# 2009 2.0 TDI - Door Handle Not Opening from Outside



## Hamzaali24 (2 d ago)

Door handle from outside driver side doesn’t open and the handle is loose, however the door opens from the inside handle. Before the door handle got loose today, when I press the unlock button on my key, the driver side door doesn’t open unless if I actually put the key in the lock then it works. Today I put the key in the lock and the door is handle is now loose and I can’t open the door at all from the outside. The handle can be pulled but it’s loose when I pull it.
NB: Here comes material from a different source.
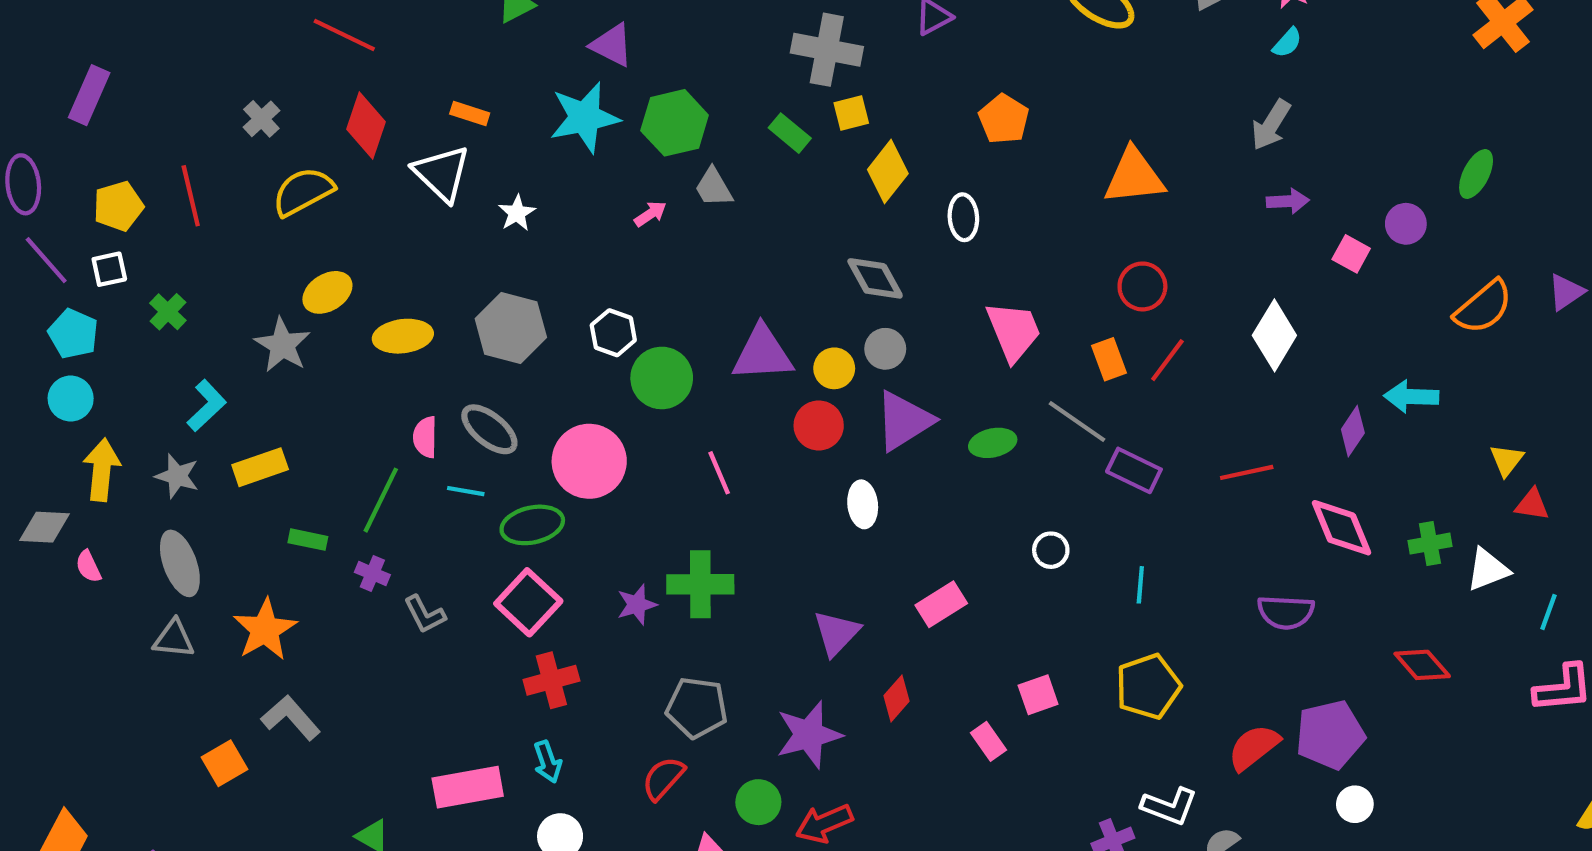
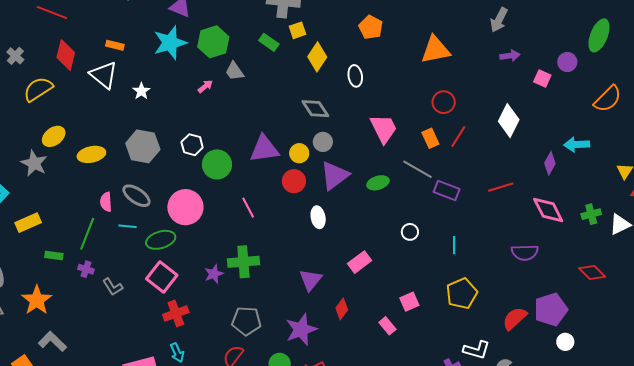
green ellipse: (1476, 174) -> (599, 35), size x1.4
What do I need to fix/ replace?

any suggestions would help thank you.


----------



## wecanseeformiles (7 mo ago)

It's a known issue and I had the same thing happen to me one day over Xmas on my 09 TDi while I was delivering Xmas presents, forcing me to repeatedly get in through the passenger door to unlock the driver's door from the inside. Curiously enough the driver's door worked fine the next day and I haven't had a problem since, but maybe I just got lucky. The only difference between me and you was that the exterior door handle didn't feel particularly looser when it didn't unlock the car.


----------



## wecanseeformiles (7 mo ago)

@Hamzaali24 there's more info on all the door lock issues here:
(2) FAQ - Door Locks & Key Fob Remote Not Working | Audi TT Forum


----------